The UFC PPV Pricing Problem
UFC numbered cards are the company’s flagship product. UFC 300, UFC 301, UFC 302 — each one is a stacked card with a championship main event and a co-main that would headline most other promotions. The catch is the price tag: $79.99 per card in 2026, or $94.99 for the early prelims add-on.
For a fan who follows 12 numbered cards per year (roughly one per month), that is $960 to $1,140 annually just for UFC PPV. Add in major boxing PPVs (Canelo, Wilder, Fury, Crawford) and the bill can clear $1,500 for a year of combat sports.
The ESPN+ Deal
ESPN+ owns the US PPV rights for UFC and offers a bundle option: an ESPN+ annual subscription ($109.99) plus a UFC PPV purchase ($79.99 per event). This is the only fully-legitimate, sanctioned way to watch UFC PPVs in the United States, and the picture quality is excellent.
The cost adds up quickly, though. A year of ESPN+ plus six PPVs runs around $590. Twelve PPVs hits $1,070. For most households, this is hard to justify even when the cards are stacked.
The IPTV Alternative
A modern IPTV service like Channel Moa takes a fundamentally different approach: carry the international sports networks that broadcast the same UFC cards, and fold them into the core subscription. Major UFC numbered events, big boxing cards (Canelo, Fury, Crawford) and wrestling PPVs (WWE WrestleMania, AEW All Out) are accessible without the per-event surcharge.

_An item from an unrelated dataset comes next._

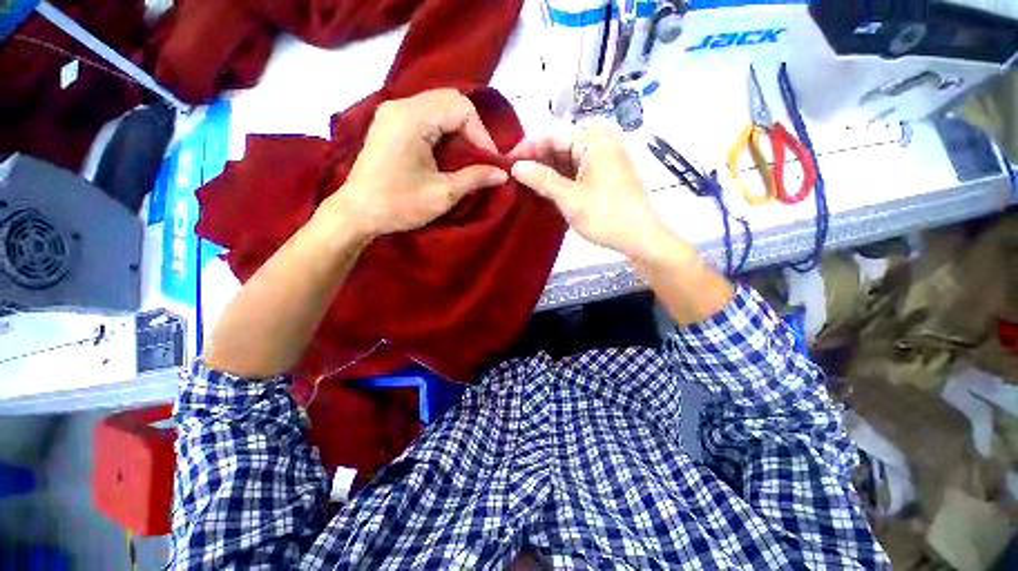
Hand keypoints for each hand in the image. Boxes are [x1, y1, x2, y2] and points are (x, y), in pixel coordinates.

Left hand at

For a Channel Moa subscriber on the All-Star plan ($120 for 24 months, which works out to $5 a month), the math is dramatic. The same household that would pay $1,000+ per year for UFC alone gets every numbered card included plus the NFL Sunday slate, NBA, MLB, NHL and US local channels.
Picture Quality and Reliability
The legitimate concern with non-ESPN+ PPV streams is reliability. PPV nights are massive traffic events for any streaming service, and lower-tier IPTV providers regularly buckle under the load. Channel Moa runs on premium server infrastructure with anti-freeze technology and dedicated PPV-night routing on the All-Star and Legacy plans — specifically to handle the surge.

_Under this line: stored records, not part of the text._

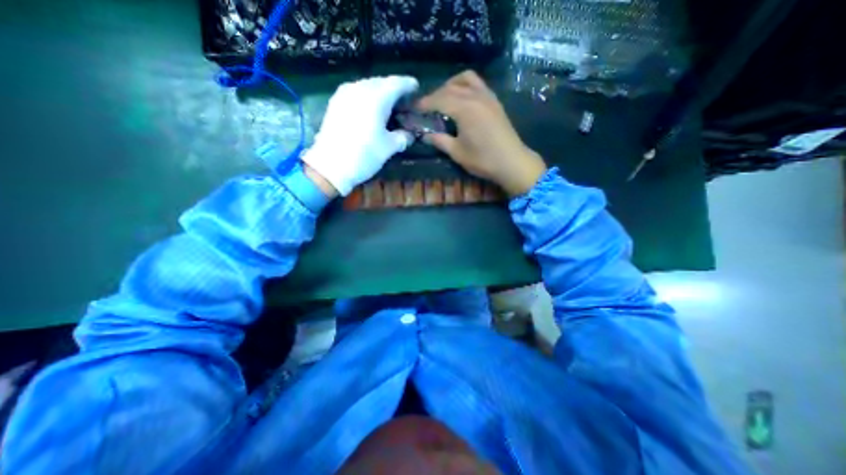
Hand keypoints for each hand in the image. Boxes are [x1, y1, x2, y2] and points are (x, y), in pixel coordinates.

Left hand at [303, 74, 416, 195]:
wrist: (330, 166)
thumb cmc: (364, 155)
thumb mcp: (389, 148)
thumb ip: (402, 137)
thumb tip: (409, 134)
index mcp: (376, 97)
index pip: (396, 83)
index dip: (408, 84)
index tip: (416, 87)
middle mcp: (359, 88)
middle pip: (381, 82)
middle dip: (393, 89)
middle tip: (403, 99)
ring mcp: (344, 94)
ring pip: (367, 86)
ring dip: (380, 93)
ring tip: (388, 105)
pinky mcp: (335, 103)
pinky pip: (356, 93)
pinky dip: (367, 98)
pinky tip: (370, 109)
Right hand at [417, 70, 548, 196]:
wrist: (512, 161)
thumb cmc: (483, 160)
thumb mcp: (457, 152)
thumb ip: (440, 141)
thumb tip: (424, 136)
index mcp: (464, 109)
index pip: (439, 99)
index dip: (425, 103)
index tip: (415, 108)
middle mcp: (475, 97)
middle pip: (450, 87)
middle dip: (435, 94)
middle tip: (427, 107)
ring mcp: (487, 96)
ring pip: (466, 79)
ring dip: (451, 84)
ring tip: (444, 97)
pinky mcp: (494, 101)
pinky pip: (478, 84)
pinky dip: (466, 86)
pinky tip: (462, 99)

The picture quality on the major UFC card feeds is consistently 1080p adaptive, with 4K available on select feeds. The audio is the standard event feed with the same announce team you would hear on ESPN+ (Joe Rogan, Daniel Cormier, Jon Anik).
The Prelims and Early Prelims Coverage
One frequently-overlooked detail: UFC numbered cards have prelims (the four fights before the main card) and early prelims (the two fights before that). The prelims air on ESPN and the early prelims air on ESPN+ as part of the standard subscription. Channel Moa carries ESPN as part of every plan, so prelims are included by default. The early prelims show up on the international feeds that Channel Moa carries.

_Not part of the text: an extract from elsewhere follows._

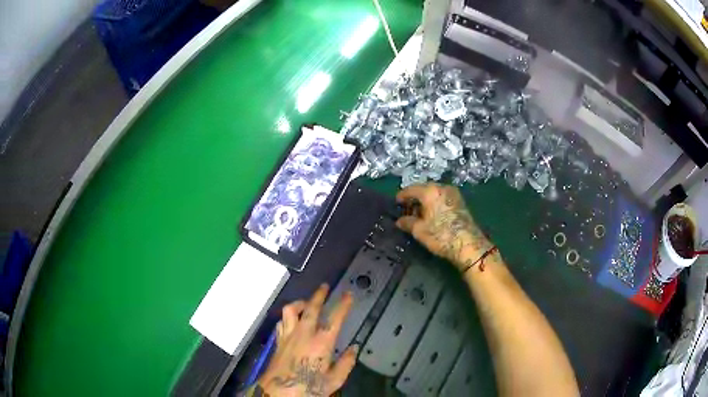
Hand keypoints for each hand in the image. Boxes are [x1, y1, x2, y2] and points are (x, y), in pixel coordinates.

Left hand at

Beyond UFC: The Boxing Calendar
Boxing PPVs in the US run on a mix of Showtime, DAZN and individual promoter platforms. The biggest cards (Canelo Alvarez fights, Tyson Fury fights, Terence Crawford fights) routinely cost $70 to $80 per event when bought directly. Channel Moa carries the major international broadcasters that simulcast these cards, so a fan who follows three or four big boxing nights per year is saving $240 to $320 with a single subscription.
WWE and AEW Pay-Per-View
WWE PPVs (WrestleMania, SummerSlam, Royal Rumble) are now bundled into the WWE Network for the legitimate route. AEW PPVs (Double or Nothing, All Out, Full Gear, Revolution) run as paid events. Channel Moa carries the international wrestling feeds that broadcast both, so wrestling-heavy households get the full PPV calendar in the core subscription.
The Bottom Line for Combat Sports Fans
If you watch combat sports regularly — UFC, boxing, wrestling — the legitimate PPV math gets brutal fast. A single year of UFC numbered cards alone can clear $1,000. Layering in boxing and wrestling pushes it past $1,500.
A modern IPTV service like Channel Moa is built around exactly this use case. The All-Star plan covers every major PPV night for an entire 24-month window for less than two single UFC PPV purchases. For sports-heavy American households, this single use case can pay for the subscription several times over.